# Dior Addict



## User67 (Mar 3, 2007)

I have been hunting for a new fragrance for the past few weeks & so far hadn't found anything that I really liked. Most fragrances give me a headache, so I have a very small collection of perfume & I was just itching to try something new. So I *test drove* Addict for the day yesterday & I couldn't stop sniffing my wrist! It has to be one of the most sexy & seductive fragrances I have ever smelled! Another great thing is that it's very strong & the staying power is amazing! So a little will go a long way & I'm sure 1 bottle will last me ages! And as potnent as this one is, no headache what so ever! I'm also a huge vanilla fan & love that the vanilla note is not *foody* smelling. I could just go on & on about about how much I adore it! Does anyone else love this? Do you get tons of compliments when you wear it? My b-day is on Monday & I told my Husband I definitley want a bottle of that as a one of my gifts. I can't wait!


----------



## vickih (Mar 17, 2007)

I have this one and it is my absolute favourite.  I have gotten so many compliments and mostly from men.. so that must be a good sign!

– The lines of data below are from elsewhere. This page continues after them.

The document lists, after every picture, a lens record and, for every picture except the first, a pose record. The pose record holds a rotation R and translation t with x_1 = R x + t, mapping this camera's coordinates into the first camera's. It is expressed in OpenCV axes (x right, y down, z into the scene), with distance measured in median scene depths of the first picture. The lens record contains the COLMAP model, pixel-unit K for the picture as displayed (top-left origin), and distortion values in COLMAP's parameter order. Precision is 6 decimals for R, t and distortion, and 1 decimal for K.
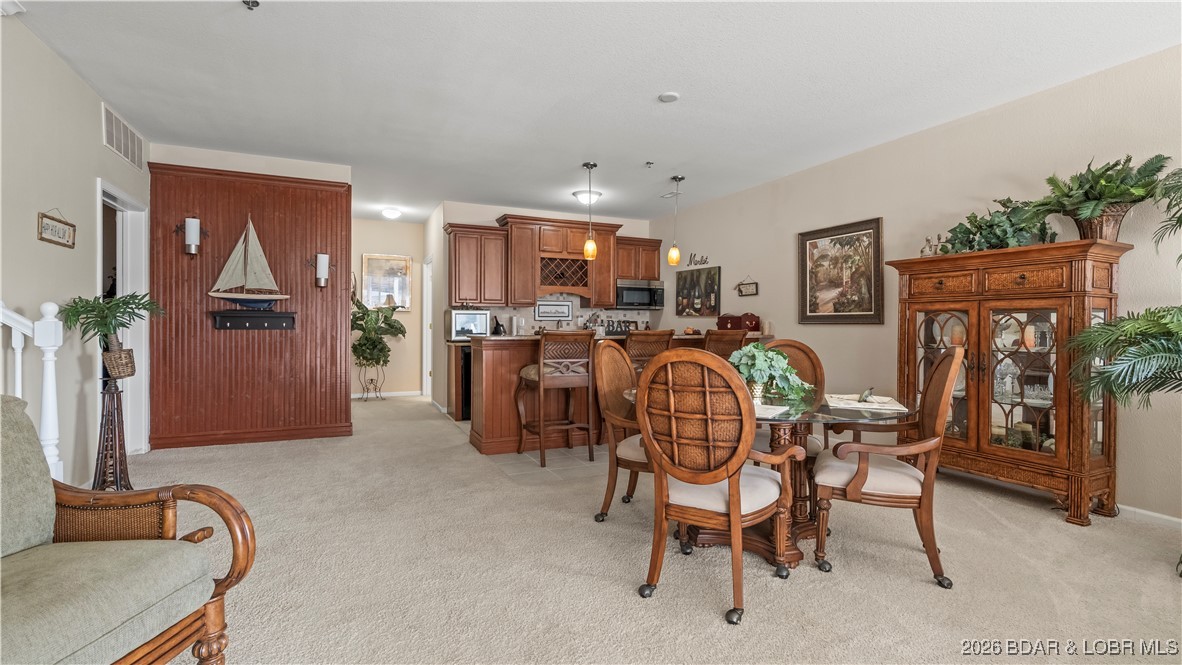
lens RADIAL K [[532.9, 0, 591.8], [0, 532.9, 320.5], [0, 0, 1]] dist [0.000951, 0.000406]
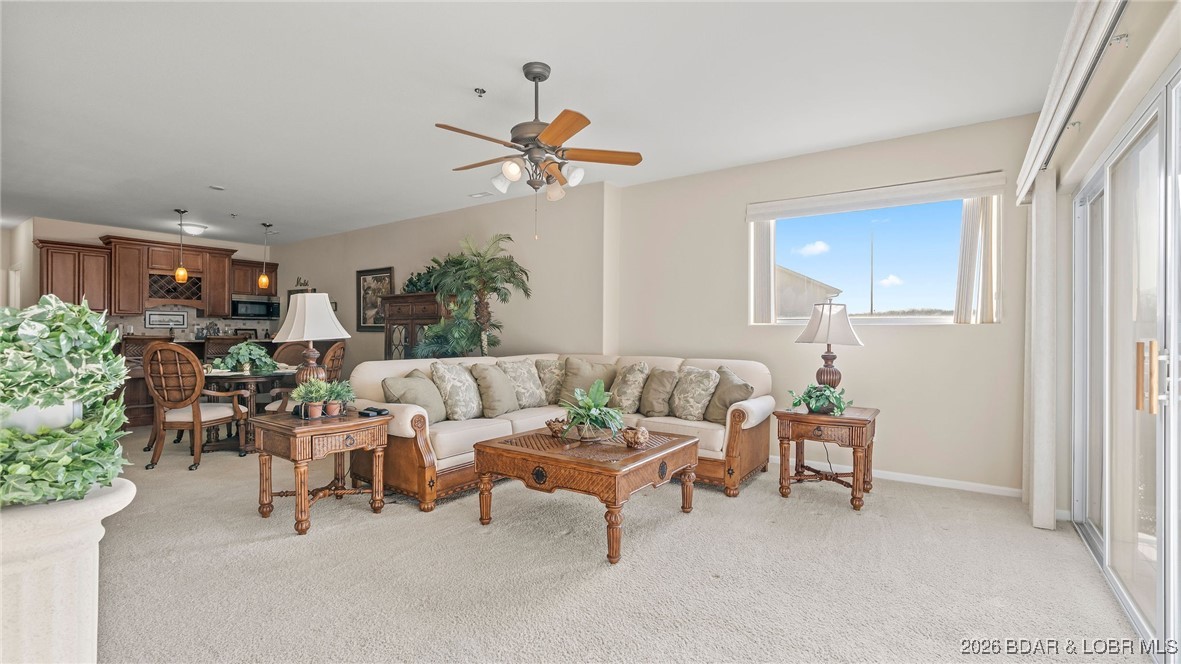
lens RADIAL K [[530.5, 0, 586.5], [0, 530.5, 334.7], [0, 0, 1]] dist [0.000809, 0.000803]
pose [[0.876552, -0.001338, 0.481305, 0.193154], [-0.004759, 0.999923, 0.011447, -0.003646], [-0.481284, -0.012324, 0.876478, -0.504435]]
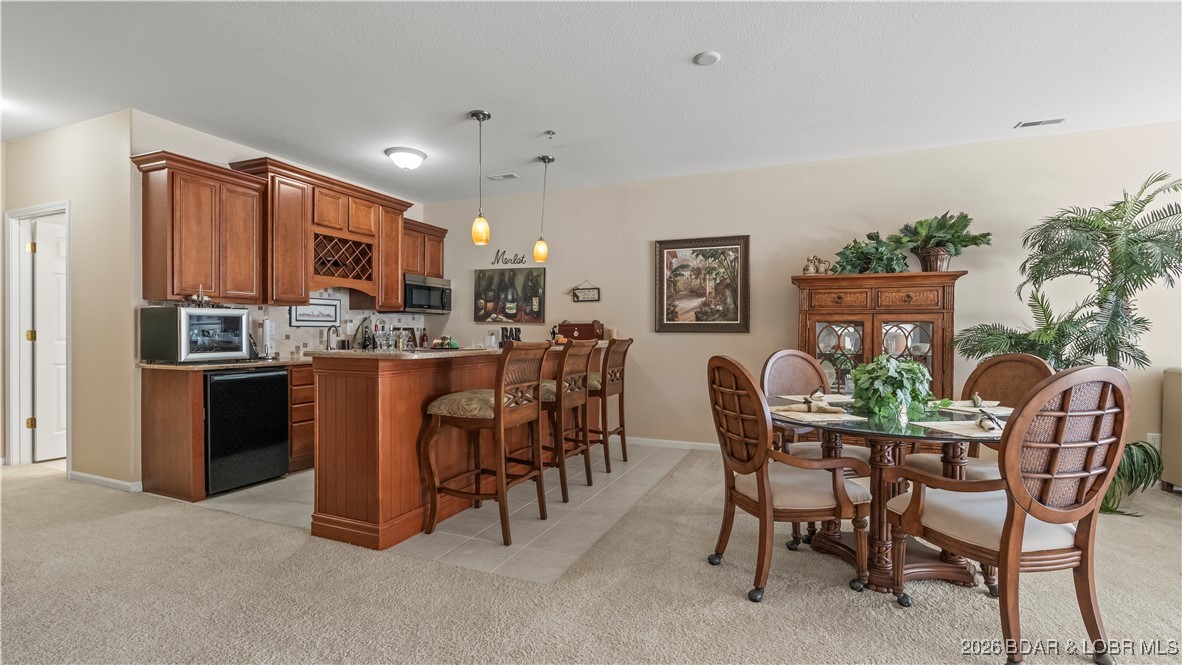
lens RADIAL K [[530.9, 0, 587.0], [0, 530.9, 335.2], [0, 0, 1]] dist [0.000809, 0.000803]
pose [[0.747362, -0.004563, 0.664401, -0.298894], [-0.006372, 0.999881, 0.014036, -0.000755], [-0.664386, -0.014723, 0.747244, 0.280042]]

and yes it definitely lasts forever.


----------



## MarniMac (Mar 25, 2007)

I have a bottle of this too...its lovely
	

	
	
		
		

		
			





 It lasts a long time too!


----------



## alaylam (Apr 8, 2007)

A friend of mine wears this and everytime we go out I'm always like... holy crap you smell amazing! 
	

	
	
		
		

		
		
	


	




I really want to get a bottle but haven't been able to fork out the cash for it yet. But I definitely will when I can!


----------



## user79 (Apr 14, 2007)

This is the only perfume from Dior I like. It smells sexy, but in a very womanly grown up way.


----------



## spectrolite (Apr 21, 2007)

This is my favorite scent! It's mysterious and wonderful. It's one of those scents that makes me feel sexy and confident and MEOW!! Addict eau fraiche is also very nice but very different. It has a very distinct floral fragrance that really reminds me of violets and honeysuckle. I have that one too hehe! <3 Dior perfume


----------



## roLLerGrrL (Mar 3, 2010)

Dior Addict is definitely amazing.


----------



## dreamer246 (Apr 4, 2010)

I have mixed feelings about Dior Addict. I love Dior's Poison range of perfumes though.


----------